Attempts to control the Mississippi have saddled the country with a slew of problems: floods, federal overspending, land loss, poverty, environmental injustice. Upholt, who lives in New Orleans, suggests it’s time to cede to the power of the river. Locks and levees “aim to freeze an ever-changing river in place; like a map, the concrete and steel will wither with time,” he writes. “Beneath the infrastructure, another Mississippi River persists.”
The Ojibwe people knew the river as Misi-ziibi, which has various translations: “Big River, “Long River,” or, as Upholt prefers, “Great River.” It implies a sense of respect, something the continent’s ancient civilizations must have felt when they built massive riverside earthworks, imbued with their understanding of the cosmos. The order of the sun and stars above, the chaos of water below, “ever changing, but also abundant and fertile,” Upholt writes. “Neither is preferable and both are necessary.”

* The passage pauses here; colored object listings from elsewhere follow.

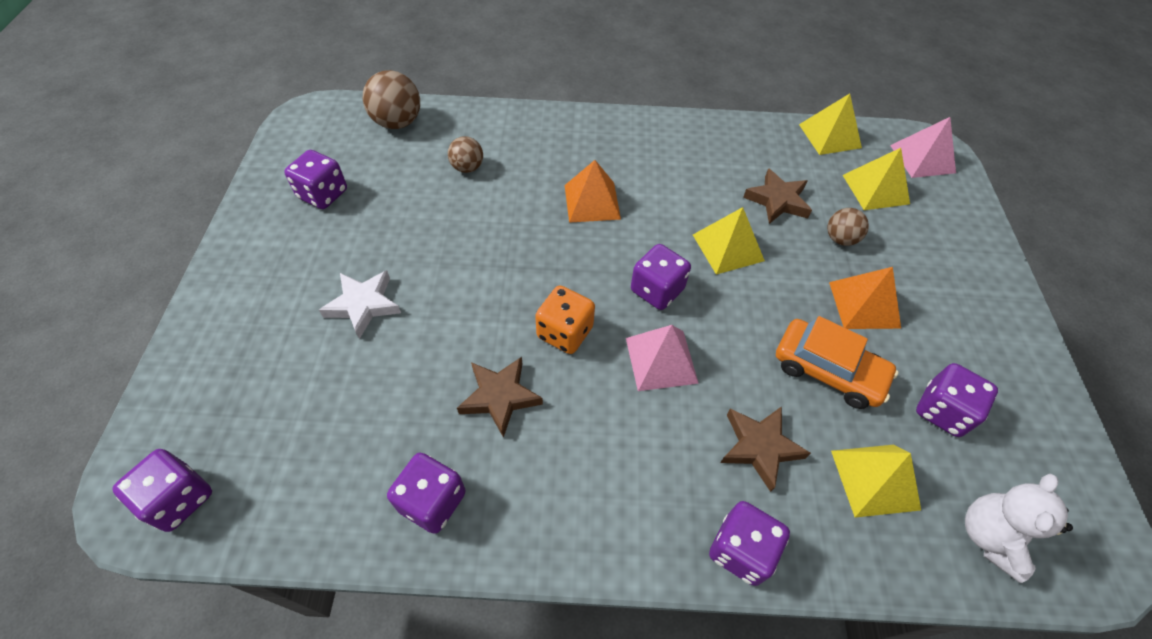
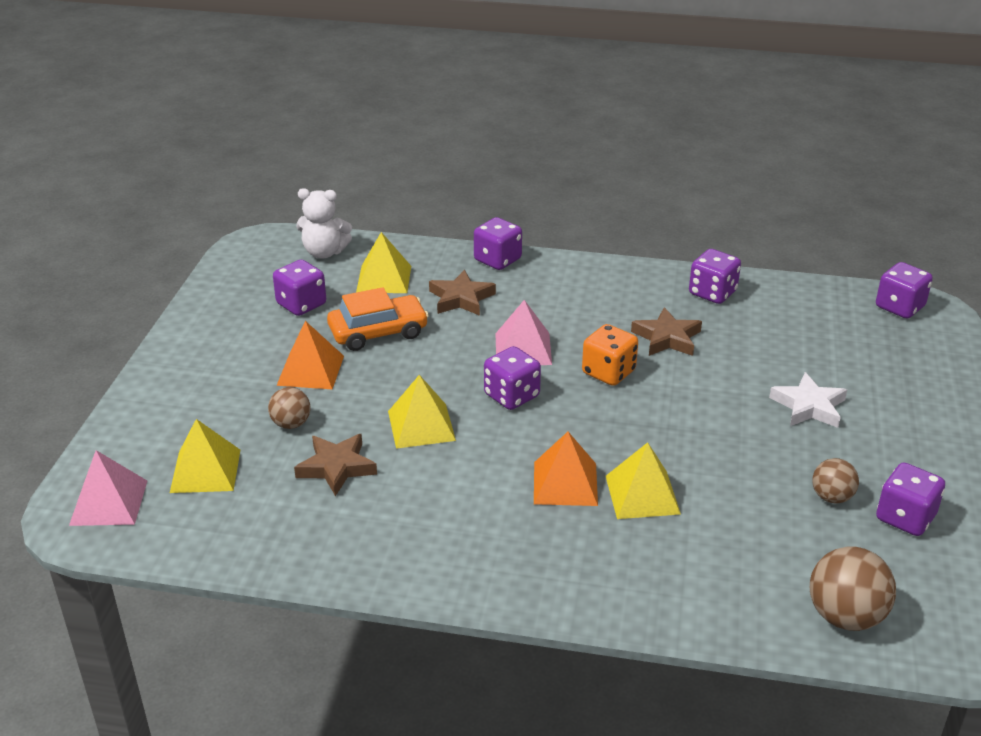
camera: 170 degrees left, 20 degrees down
brown ball [448,136,483,173] -> brown ball moved to [812,458,859,503]
orange car [776,316,898,409] -> orange car turned 120 degrees clockwise [327,287,429,351]
yellow pyramid [799,94,862,155] -> yellow pyramid moved to [606,442,681,519]
white teddy bear [965,474,1073,583] -> white teddy bear turned 60 degrees clockwise [296,188,352,259]

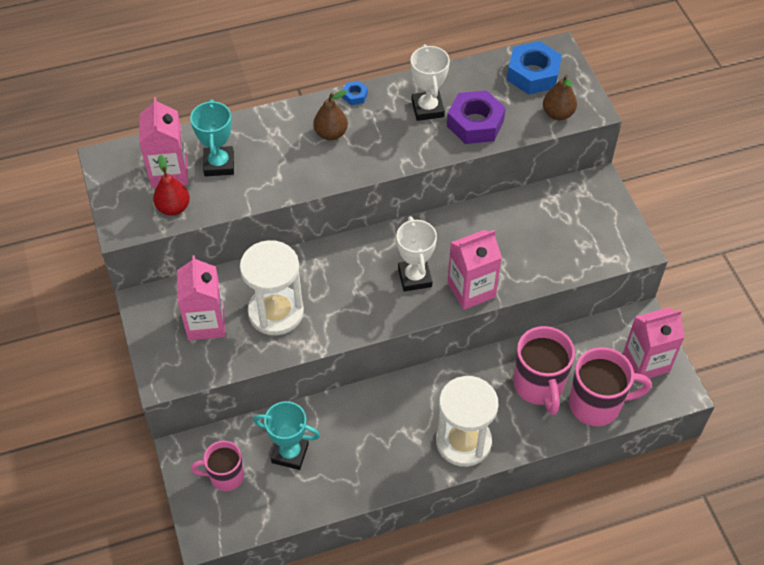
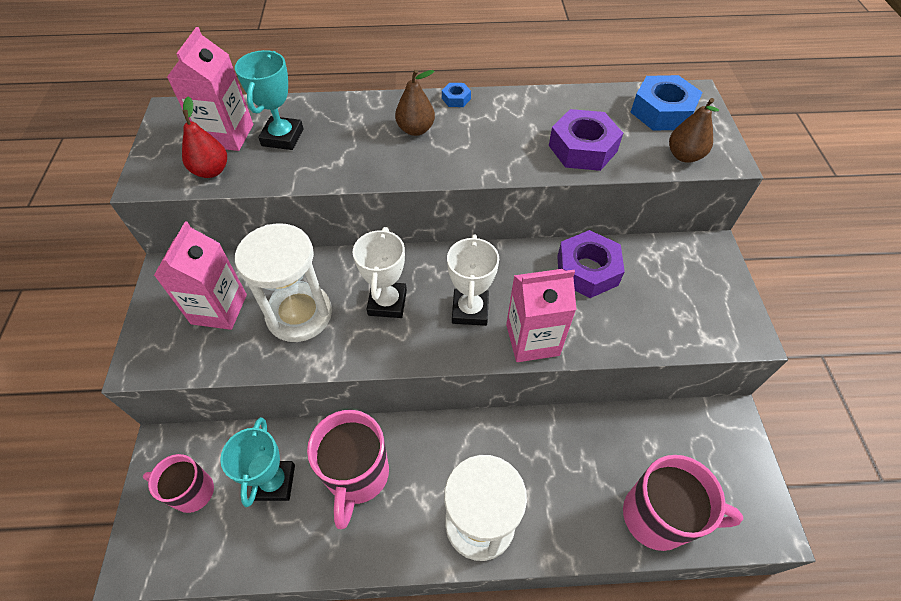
camera: 15 degrees right, 0 degrees up
turquoise trophy [253,401,320,470] -> turquoise trophy turned 60 degrees clockwise [220,417,295,507]
white trophy [411,44,450,121] -> white trophy moved to [353,227,407,318]
pink mug [513,326,575,415] -> pink mug moved to [307,410,389,529]
pink carton [623,307,685,378] -> none
none -> purple nut [557,230,625,298]

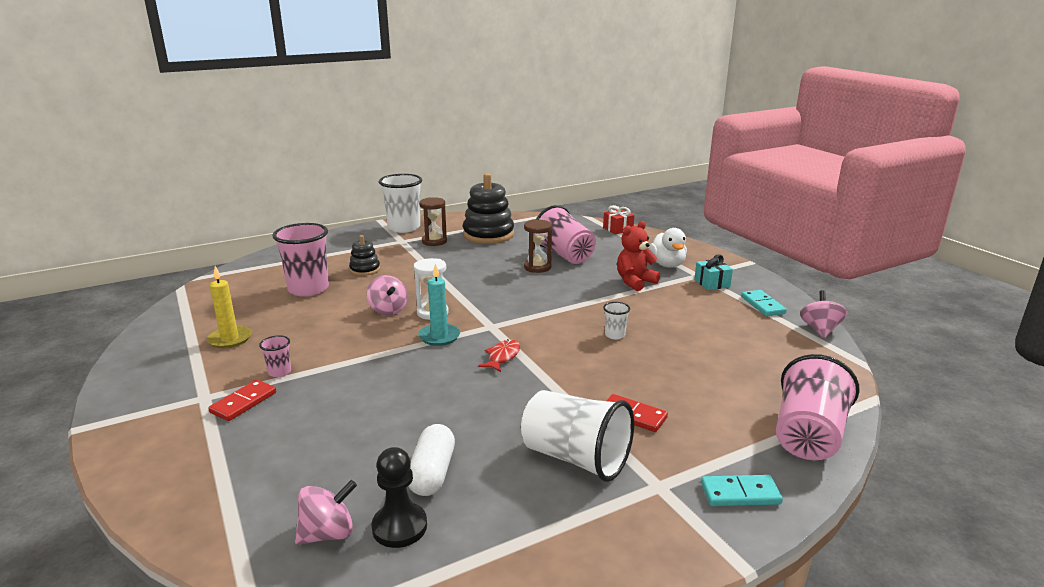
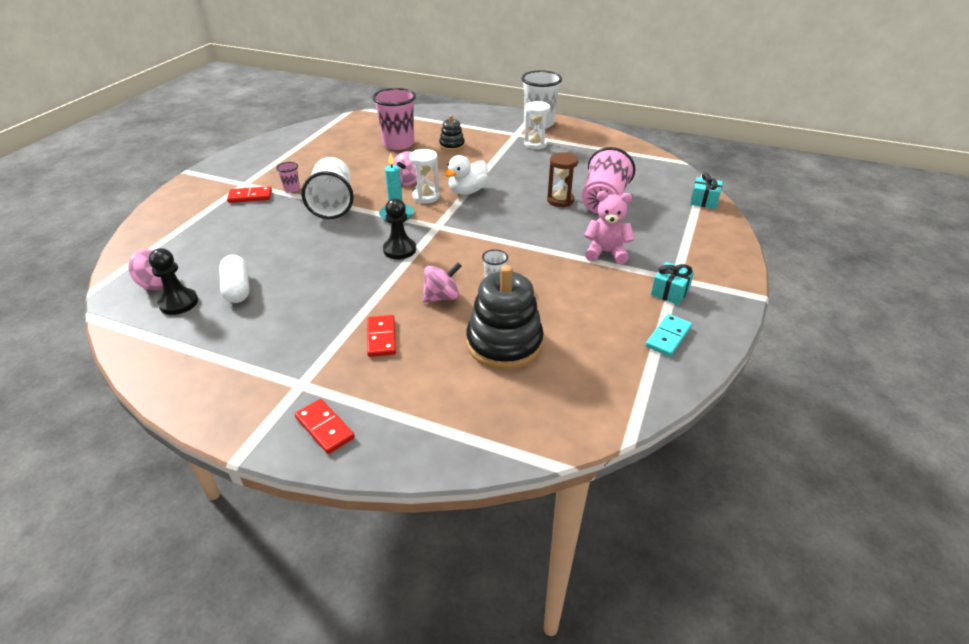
camera: 50 degrees right, 15 degrees up
yellow candle [207,266,251,348] -> none
white capsule [408,424,455,496] -> white capsule turned 75 degrees counterclockwise [219,255,250,303]
brown hourglass [419,197,447,246] -> white hourglass [524,101,550,149]
black stacking toy [463,173,514,244] -> black stacking toy moved to [466,265,544,370]
red fish [479,339,520,372] -> black pawn [383,198,416,259]
white cup [521,390,634,482] -> white cup moved to [301,157,354,219]
red gift [603,205,634,234] -> turquoise gift [690,173,723,209]
red teddy bear [617,221,660,291] -> pink teddy bear [584,191,634,264]
white duck [649,228,687,268] -> white duck moved to [444,155,488,195]
turquoise domino [701,475,783,506] -> red domino [295,399,355,454]
pink cup [776,354,860,460] -> none
pink spinning top [800,290,847,338] -> pink spinning top moved to [422,262,461,303]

But European colonists and American pioneers viewed the river as a “terrible enemy,” as something to be tamed. That’s the mindset that gave rise to the Army Corps’ Mississippi River and Tributaries Project, or MR&T, the vast system of levees, locks, and dams that manages flood risk and navigation. It’s a system long plagued by misspending, construction delays, and projects that fall far short of what they promise. Advocates of the MR&T, and the waterborne commerce it supports, highlight the $7 billion to $9 billion in shipping costs saved each year. Upholt notes more than half the cargo that passes through this system is coal and petroleum — “so this amounts to a massive subsidy for one of the nation’s dirtiest sectors.”
The history of the river as we know it, Upholt argues, is mostly unnatural. In his telling, it is also non-linear, snaking its way through time. It can be disorienting, but so goes the water.
Upholt follows a plodding parade of men (it’s all men) who have shaped the United States’ management of the Mississippi. Consider Army Corps engineer Andrew Atkinson Humphreys. In 1849, after a levee breached upstream of New Orleans, submerging the city for a month, Congress tapped Humphreys to study flood control. While Humphreys collected his data, another prominent civilian engineer, Charles Ellet, Jr., warned in his own report that too many levees spelled disaster. “The process by which the country above is relieved, is that by which the country below is ruined,” he wrote. Instead, Ellet proposed a system of reservoirs and bayous — widened in some places and artificially constructed in others — that would intercept and release rushing floodwaters to the ocean.